The wheels appear to be turning, and this time in favour of those who predicated the defeat of the insurgency and the birth of a new Iraq. With al-Zarqawi out of picture and the new Iraqi Government on the verge of forming what many hope will be the first national unity government, there is now a chance to create a momentum away from violence and toward consolidating a viable Iraqi state.
Advertisement
But the euphoria for the death of al-Zarqawi as a step in defeating the insurgency and bolstering the morale of the beleaguered US military and the Iraqi Government ignores the country’s most daunting problem, that is, the rising tide of sectarian and tribal warfare.
The trouble with Iraq is not the weakness or the strength of the Iraq’s insurgent forces, in particular the al-Qaida organisation, against the US occupation, but the sectarian and tribal tension which is boiling beneath the surface of the recent victory against the insurgency.
Though much of the attention has been focused on his anti-occupation activities, the most important accomplishment of al-Zarqawi, during the period he led al-Qaida in Iraq from 2002 to 2006, was the use of Iraq as a base to set off sectarian conflict and tribal divisions as a way to destabilise the US occupation.
His most significant accomplishment was the launching of large-scale attacks on soft targets in the Iraqi Shi‘i community, like the bombing of a religious festival in Karbala in March 2004 and the Golden Mosque in Samarra in February 2006, which has unleashed a new era of sectarian warfare in the modern Iraqi history.
The Shi‘i sectarian militias, in particular the Badr Brigade and the Mahdi Army, who make up the bulk of the Iraqi police force, have in turn retaliated by raiding homes, torturing and assassinating Sunni Arabs in cities like Baghdad and Sammara, committing one of the worst sectarian atrocities in Iraq’s history.
The early June 2006 Sunni-Shi‘i fights that flared in the southern city of Basra are a good indicator that al-Zarqawi’s dream of a divided, sectarian Iraq is slowly being realised. Though al-Zarqawi is dead, Iraq now lives in his shadow.
Advertisement
But the May upheaval in Basra also signals something more problematic for Iraq. The recent clashes between the Fadhilla Sadrists, Moqtada Sadrists and the SCIRI Shi‘i organisations in the southern city of Basra highlight an expanding Shi‘i versus Shi‘i conflict, underlining an unfolding intra-sectarian tension. Here, the problem mainly lies in the factional political landscape of Basra, where the three main Shi‘i groups, the Fadhilla, Moqtada Sadrist and SCIRI, each spearheading a distinct militia organisation, continue to battle over territory and military control over the oil-rich province.

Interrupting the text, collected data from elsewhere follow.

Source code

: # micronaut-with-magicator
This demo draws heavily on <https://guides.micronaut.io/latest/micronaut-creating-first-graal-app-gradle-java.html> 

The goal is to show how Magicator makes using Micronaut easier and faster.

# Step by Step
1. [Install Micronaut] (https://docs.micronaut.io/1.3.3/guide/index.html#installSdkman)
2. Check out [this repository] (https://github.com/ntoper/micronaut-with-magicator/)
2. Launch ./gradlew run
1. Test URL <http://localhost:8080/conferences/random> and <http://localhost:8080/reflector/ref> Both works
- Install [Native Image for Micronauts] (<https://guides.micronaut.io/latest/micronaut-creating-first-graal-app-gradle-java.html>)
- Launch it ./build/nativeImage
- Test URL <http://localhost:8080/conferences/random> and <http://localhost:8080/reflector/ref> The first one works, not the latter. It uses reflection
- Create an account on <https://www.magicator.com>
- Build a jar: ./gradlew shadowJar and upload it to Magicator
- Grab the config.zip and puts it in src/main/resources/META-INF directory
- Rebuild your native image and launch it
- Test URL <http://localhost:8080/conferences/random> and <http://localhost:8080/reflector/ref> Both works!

Although much of the hostilities have been between the Fadhilla and the SCIRI factions, Moqtada Sadr and his followers, which control Basra’s police force and hospitals, continue to seek influence in a province where the young cleric does not maintain much grassroot support. While he aims to expand his political authority through the shaky United Iraqi Alliance, Iraq’ ruling Shi‘i coalition, Moqtada Sadr’s ambition to play a greater role in Iraq’s political future primarily relies on his loyal militia, who have appeared to grow in number and military strength since the summer of 2004, when the Mahdi army was severely defeated by the US forces in Karbala and Najaf.
However, the intra-sectarian tension may get worse as Mr Maliki begins to assert Baghdad’s authority over Basra, where not only the Shi‘i political parties, but also tribal chiefdoms surge to claim control over the oil-rich region and tribal territories like Umm-i-Qasr and Wasit.